::: Data excerpts
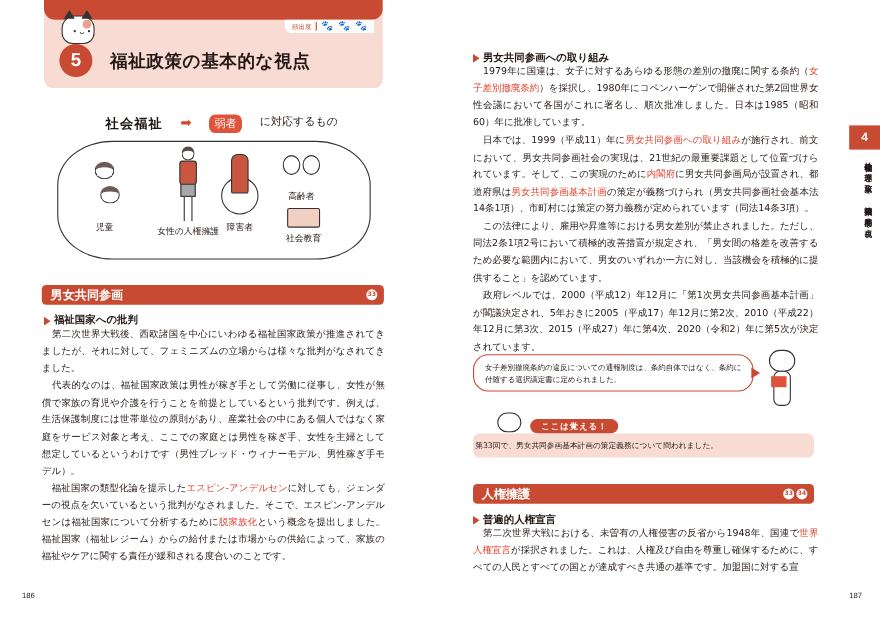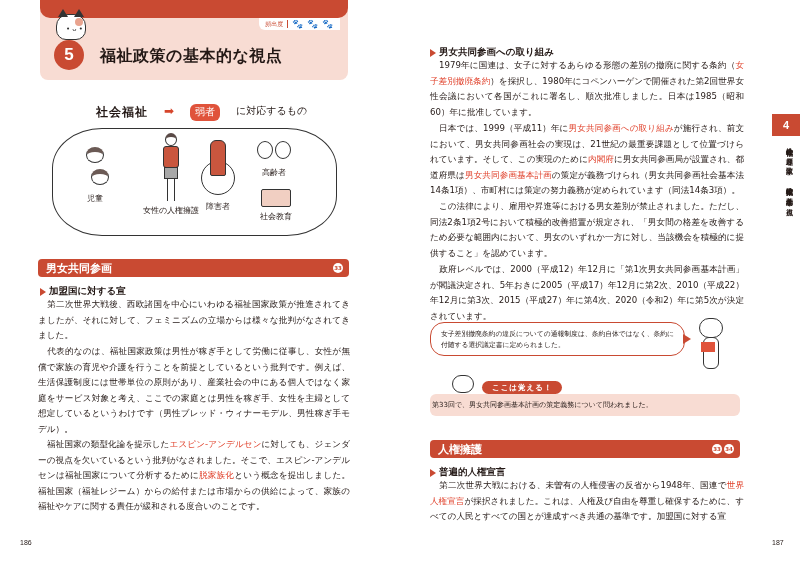--- a/index.html
+++ b/index.html
@@ -104,58 +104,58 @@
     <div class="illus-head">
       <span class="illus-shakai">社会福祉</span>
       <span class="illus-arrow">➡</span>
       <span class="illus-jaku">弱者</span>
       <span class="illus-rest">に対応するもの</span>
     </div>
     <div class="cloud">
       <div class="figure" style="left:28px; top:18px;">
         <div class="fig-shape child-face child-hair"></div>
         <div class="fig-shape child-face child-hair" style="margin-left:10px; margin-top:6px;"></div>
-        <div style="margin-top:8px;">児童</div>
+        <div style="margin-top:16px;">児童</div>
       </div>
       <div class="figure" style="left:78px; top:4px; width:80px;">
         <div class="fig-shape woman">
           <span class="head"></span>
             <span class="body"></span>
             <span class="skirt"></span>
             <span class="legs"></span>
         </div>
         <div style="margin-top:2px;">女性の人権擁護</div>
       </div>
       <div class="figure" style="left:148px; top:32px;">
         <div class="fig-shape wheel">
             <span class="rider"></span>
           </div>
         <div style="margin-top:6px;">障害者</div>
       </div>
       <div class="figure" style="left:196px; top:12px; width:50px;">
         <div><span class="elder-face"></span><span class="elder-face"></span></div>
-        <div style="margin-top:6px;">高齢者</div>
+        <div style="margin-top:12px;">高齢者</div>
       </div>
       <div class="figure" style="left:200px; top:60px; width:46px;">
         <div class="book"></div>
         <div style="margin-top:4px;font-family:Liberation Serif, serif;">社会教育</div>
       </div>
     </div>
   </div>
 
   <div class="sec-head" style="left:38px; top:259px; width:311px;">
     <span>男女共同参画</span>
     <div class="sec-badges">
       <span class="badge">33</span>
     </div>
   </div>
 
   <div class="sub-head" style="left:40px; top:285px;">
     <span class="tri"></span>
-    <span>加盟国に対する宣</span>
+    <span>福祉国家への批判</span>
   </div>
 
   <p class="para" style="left:38px; top:344px; width:312px;"><span class="ind"></span><span>代表的なのは、福祉国家政策は男性が稼ぎ手として労働に従事し、女性が無償で家族の育児や介護を行うことを前提としているという批判です。例えば、生活保護制度には世帯単位の原則があり、産業社会の中にある個人ではなく家庭をサービス対象と考え、ここでの家庭とは男性を稼ぎ手、女性を主婦として想定しているというわけです（男性ブレッド・ウィナーモデル、男性稼ぎ手モデル）。</span></p>
   <p class="para" style="left:38px; top:297px; width:312px;"><span class="ind"></span><span>第二次世界大戦後、西欧諸国を中心にいわゆる福祉国家政策が推進されてきましたが、それに対して、フェミニズムの立場からは様々な批判がなされてきました。</span></p>
   <p class="para" style="left:38px; top:437px; width:312px;"><span class="ind"></span><span>福祉国家の類型化論を提示した</span><span class="red">エスピン-アンデルセン</span><span>に対しても、ジェンダーの視点を欠いているという批判がなされました。そこで、エスピン-アンデルセンは福祉国家について分析するために</span><span class="red">脱家族化</span><span>という概念を提出しました。福祉国家（福祉レジーム）からの給付または市場からの供給によって、家族の福祉やケアに関する責任が緩和される度合いのことです。</span></p>
 
   <div class="page-num" style="left:20px;">186</div>
 </div>
 
 <div class="page page-right">

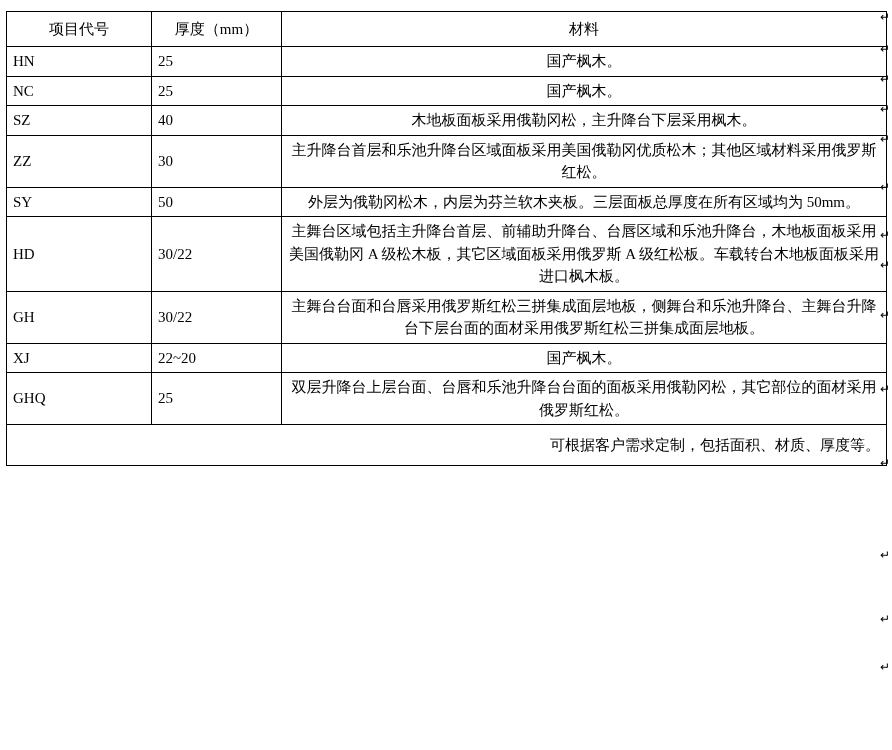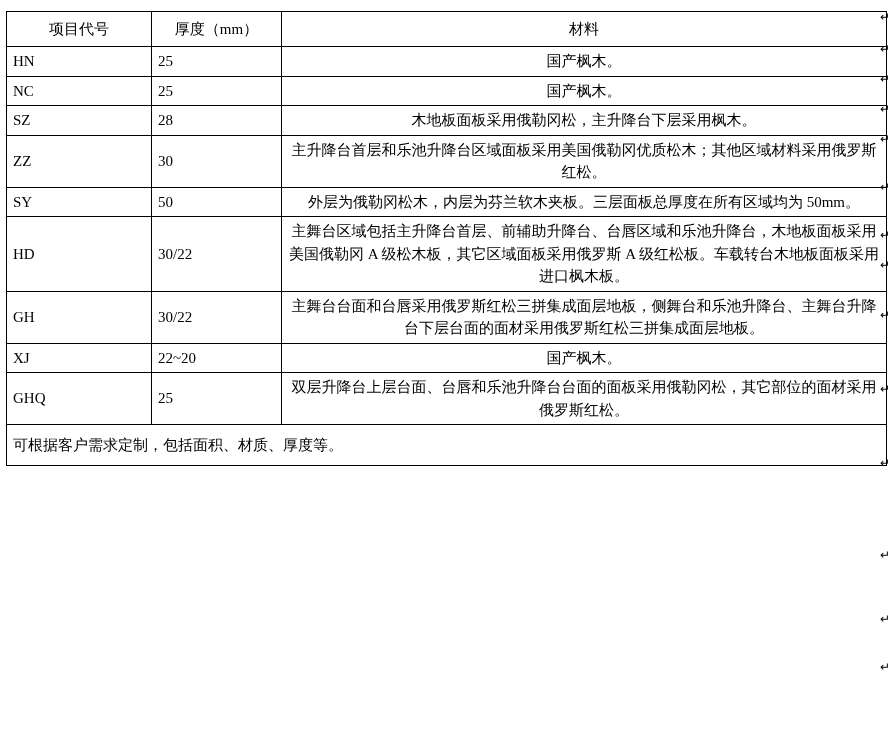--- a/index.html
+++ b/index.html
@@ -46,21 +46,21 @@
     font-size: 15.5px;
     height: 28px;
   }
   .cell-center {
     text-align: left;
   }
   .cell-mat {
     text-align: center;
   }
   .footer-row td {
-    text-align: left;
+    text-align: right;
     height: 34px;
     font-size: 15px;
   }
   
   .pilcrow-col {
     position: absolute;
     right: 2px;
     top: 0;
     width: 10px;
   }
@@ -94,21 +94,21 @@
         <td class="cell-center">25</td>
         <td class="cell-mat">国产枫木。</td>
       </tr>
       <tr>
         <td class="cell-center">NC</td>
         <td class="cell-center">25</td>
         <td class="cell-mat">国产枫木。</td>
       </tr>
       <tr>
         <td class="cell-center">SZ</td>
-        <td class="cell-center">28</td>
+        <td class="cell-center">40</td>
         <td class="cell-mat">木地板面板采用俄勒冈松，主升降台下层采用枫木。</td>
       </tr>
       <tr>
         <td class="cell-center">ZZ</td>
         <td class="cell-center">30</td>
         <td class="cell-mat">主升降台首层和乐池升降台区域面板采用美国俄勒冈优质松木；其他区域材料采用俄罗斯红松。</td>
       </tr>
       <tr>
         <td class="cell-center">SY</td>
         <td class="cell-center">50</td>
::::::
## Task requirements
Only a number is wanted here: how many lines of the records above contain "shape".

## Exercise response
4